REQUIREMENT
Below are records to write out exactly; drop the pictures when you do.

[[ INPUT MATERIAL open ]]

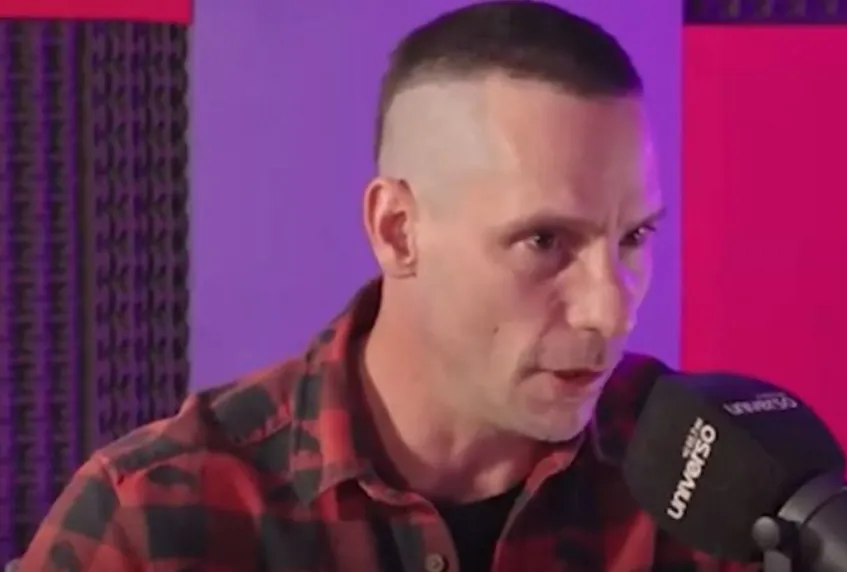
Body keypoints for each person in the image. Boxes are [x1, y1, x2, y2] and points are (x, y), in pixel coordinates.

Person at [21, 2, 758, 570]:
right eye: (544, 241)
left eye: (634, 238)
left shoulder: (713, 482)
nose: (611, 310)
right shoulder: (150, 518)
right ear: (399, 230)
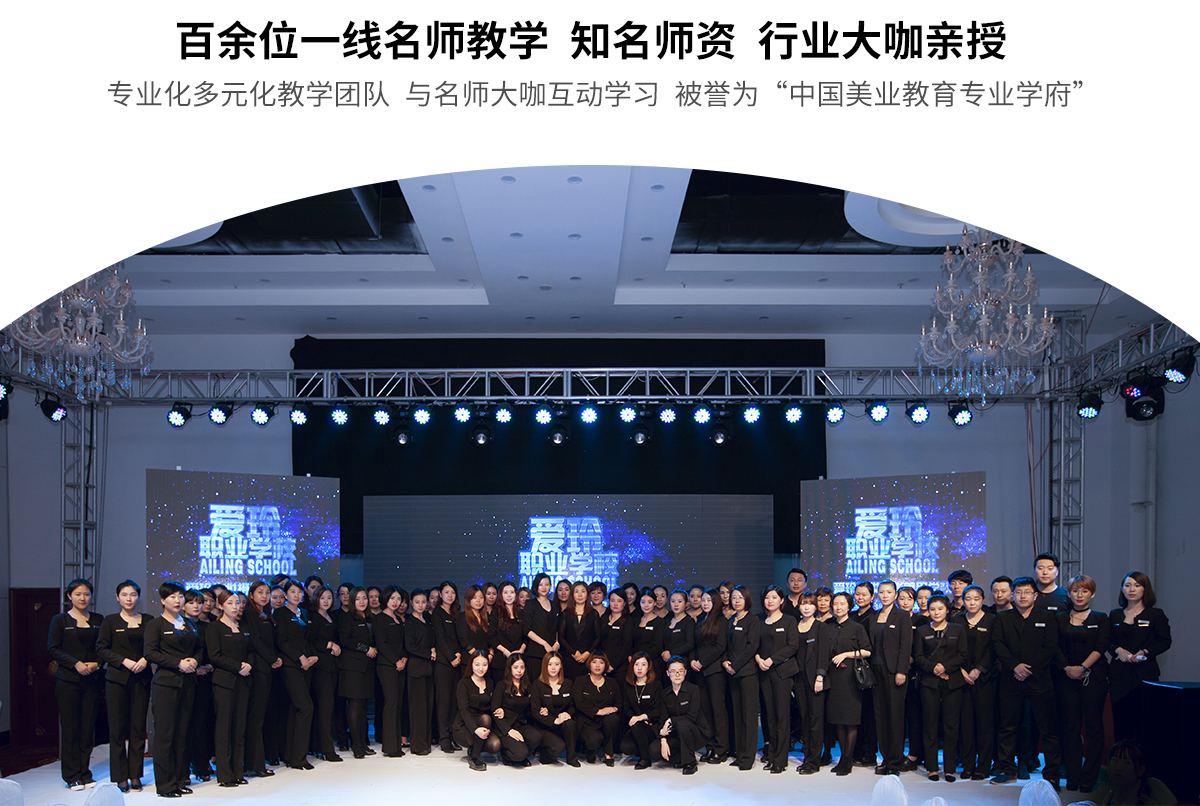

[[ INPUT MATERIAL closed ]]

PROBLEM SOLUTION
Body keypoints for each person in the image. Boxes are [x1, y1, x2, y2] and points are (x, y), in pixel coordinates.

Person at [21, 2, 758, 570]:
right eye: (544, 241)
left eye: (634, 238)
left shoulder: (713, 482)
nose: (611, 310)
right shoulder: (150, 518)
right ear: (399, 230)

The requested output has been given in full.